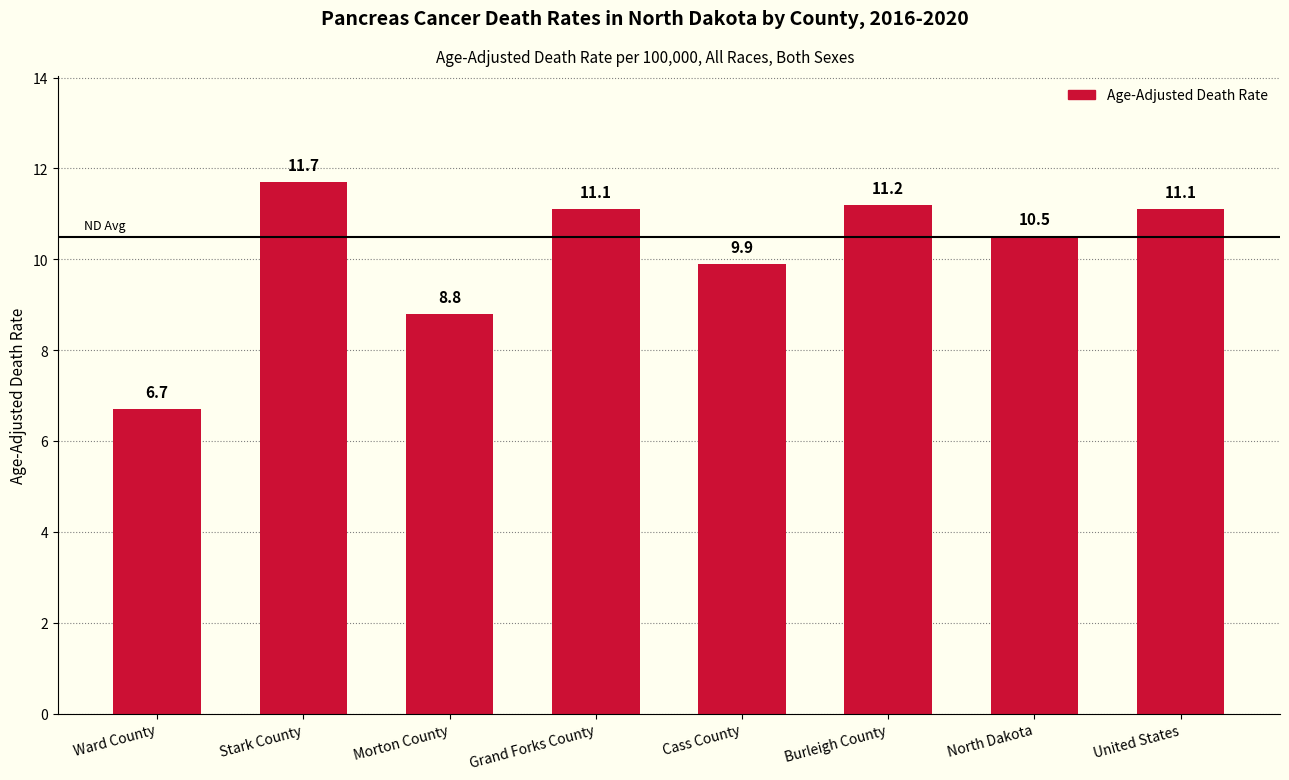

Is it true that the value at United States is 19.8?

False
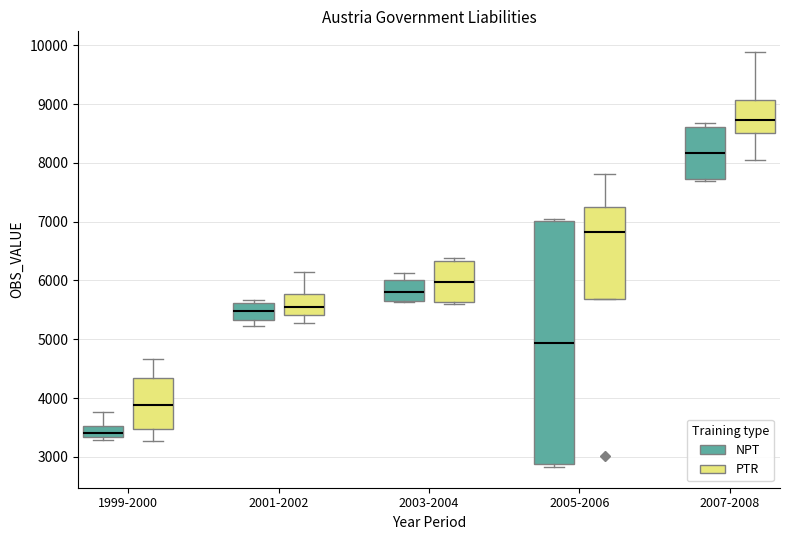

Comparing the boxes themselves (not the whiskers), which one is the tallest?

2005-2006 (NPT)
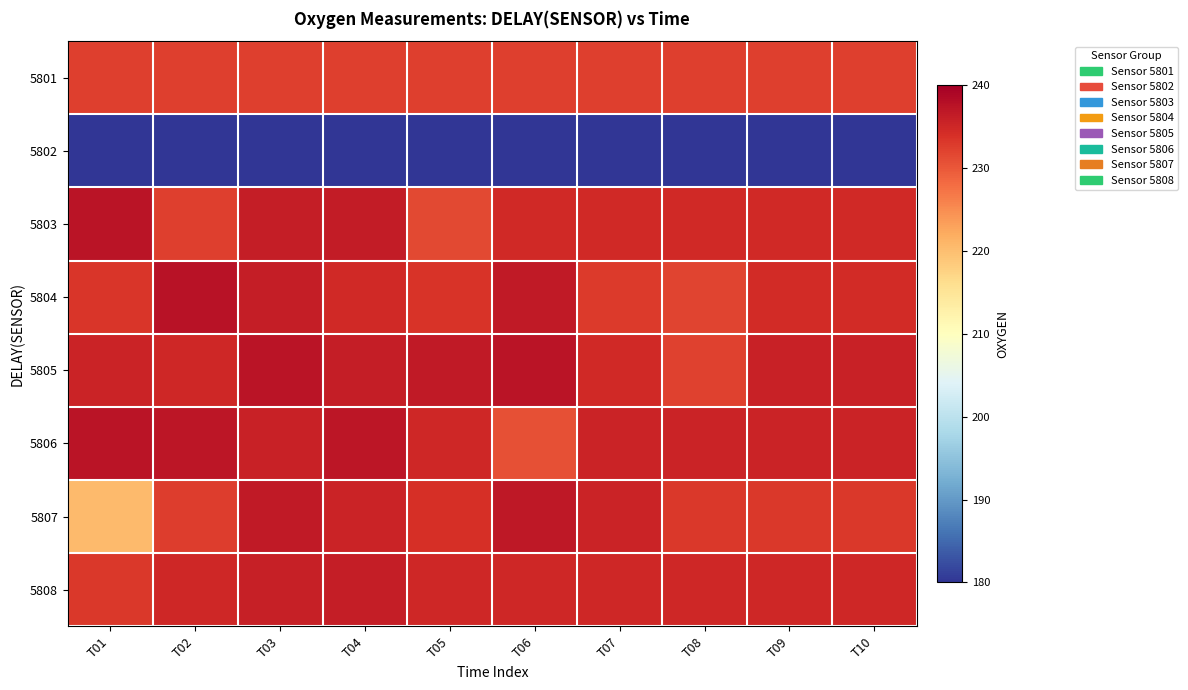

How many categories are shown in the chart?

10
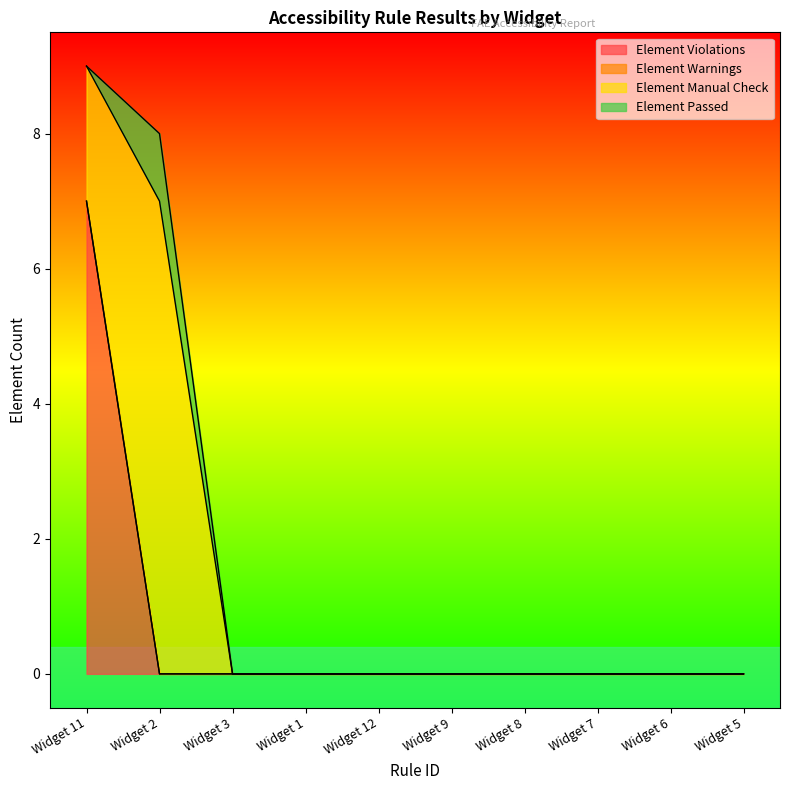

Is it true that Element Manual Check equals 2 at Widget 2?

False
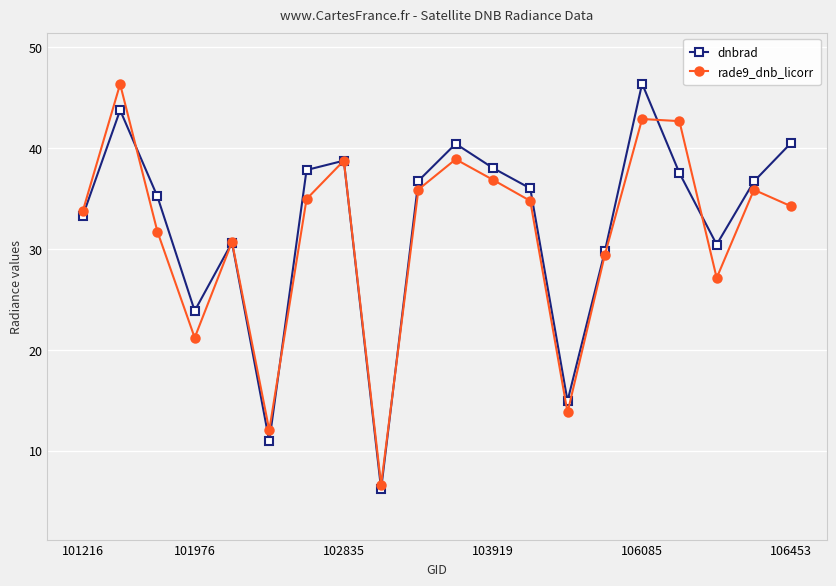

In dnbrad, how many points are higher than both neighbors (excluding endpoints)?

5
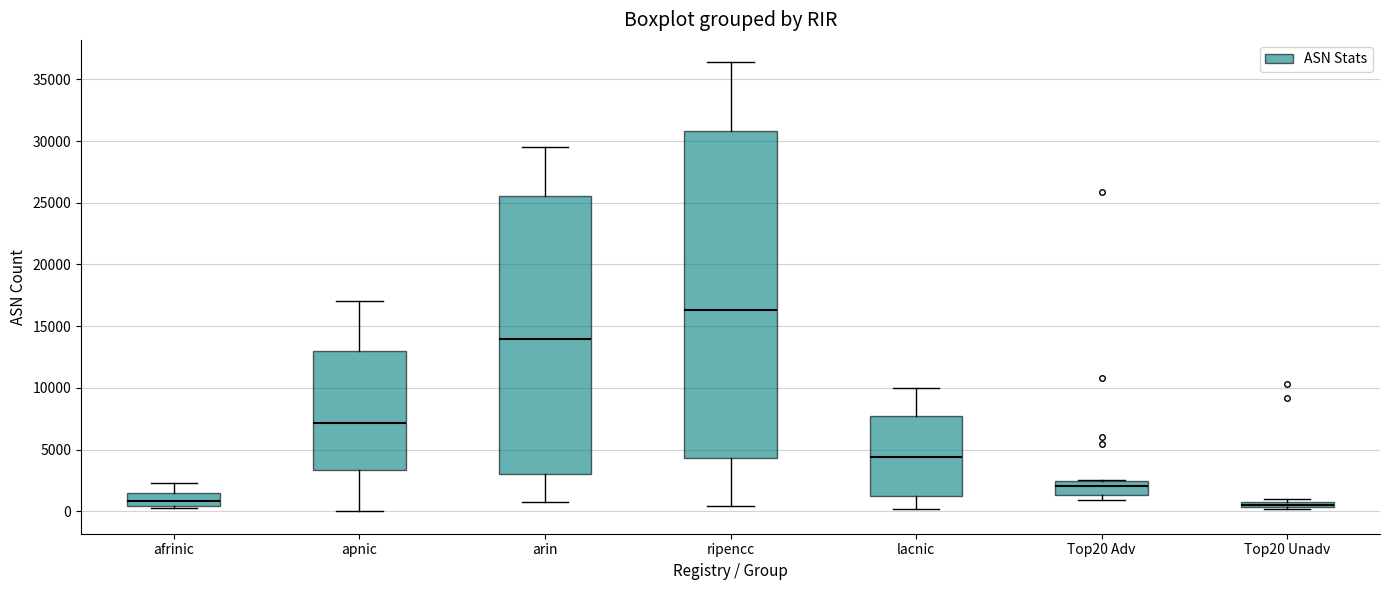

Where does the lower whisker of the box for apnic end on the y-axis? The values are not printed on the chart, so give them approximately, as read against the axis.

0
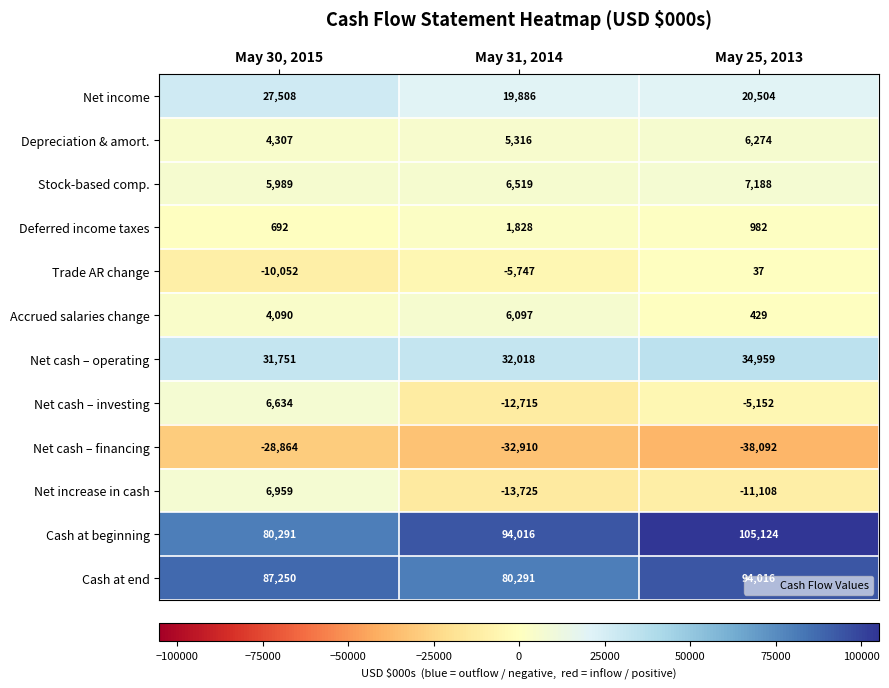

What is the minimum value for Accrued salaries change?

429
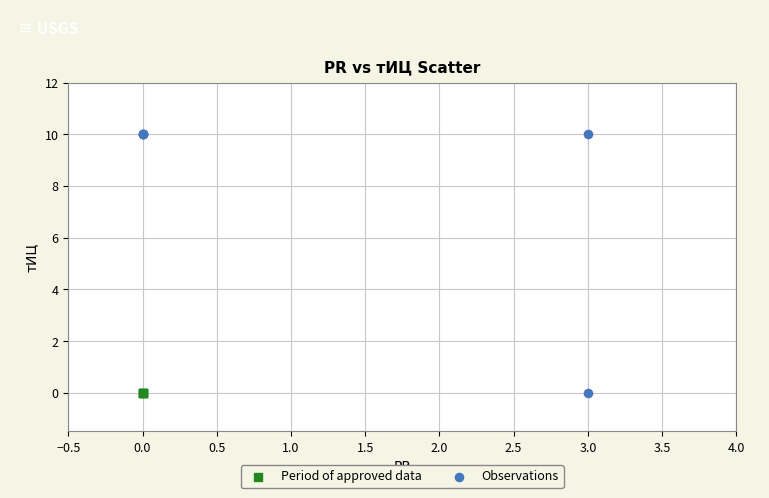

Which series reaches the maximum Y coordinate?

Observations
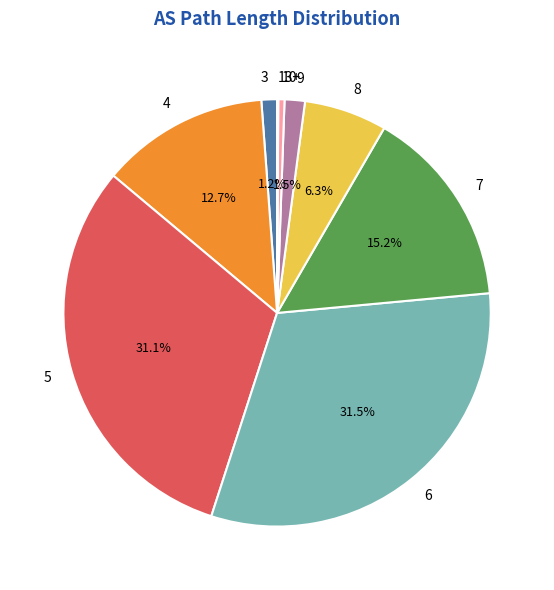

Between 3 and 5, which is larger?

5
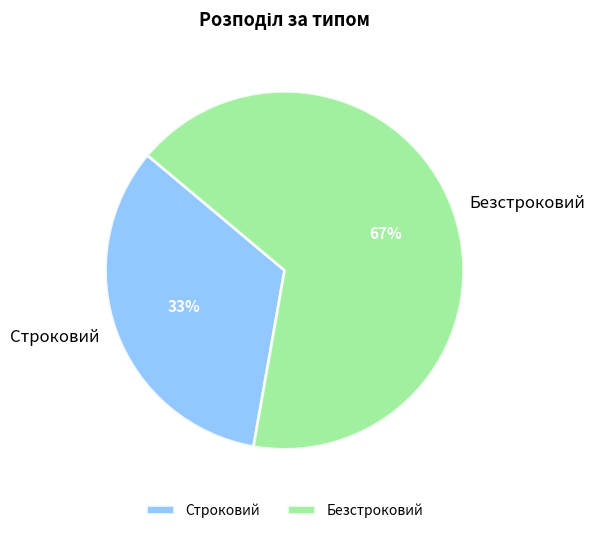

Do Безстроковий and Строковий together represent more than half of the pie?

Yes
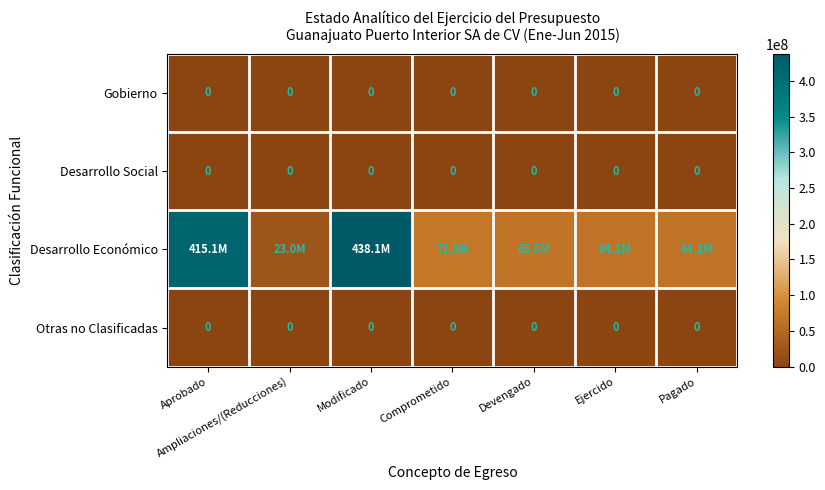

What is the total value across all series at Devengado?

65480232.3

__________________________________________________

### Work to complete
Copy out all of the records above word for word, leaving out the pictures.

### Answer
Is it true that the value at United States is 19.8?

False

Comparing the boxes themselves (not the whiskers), which one is the tallest?

2005-2006 (NPT)

How many categories are shown in the chart?

10

Is it true that Element Manual Check equals 2 at Widget 2?

False

In dnbrad, how many points are higher than both neighbors (excluding endpoints)?

5

Where does the lower whisker of the box for apnic end on the y-axis? The values are not printed on the chart, so give them approximately, as read against the axis.

0

What is the minimum value for Accrued salaries change?

429

Which series reaches the maximum Y coordinate?

Observations

Between 3 and 5, which is larger?

5

Do Безстроковий and Строковий together represent more than half of the pie?

Yes

What is the total value across all series at Devengado?

65480232.3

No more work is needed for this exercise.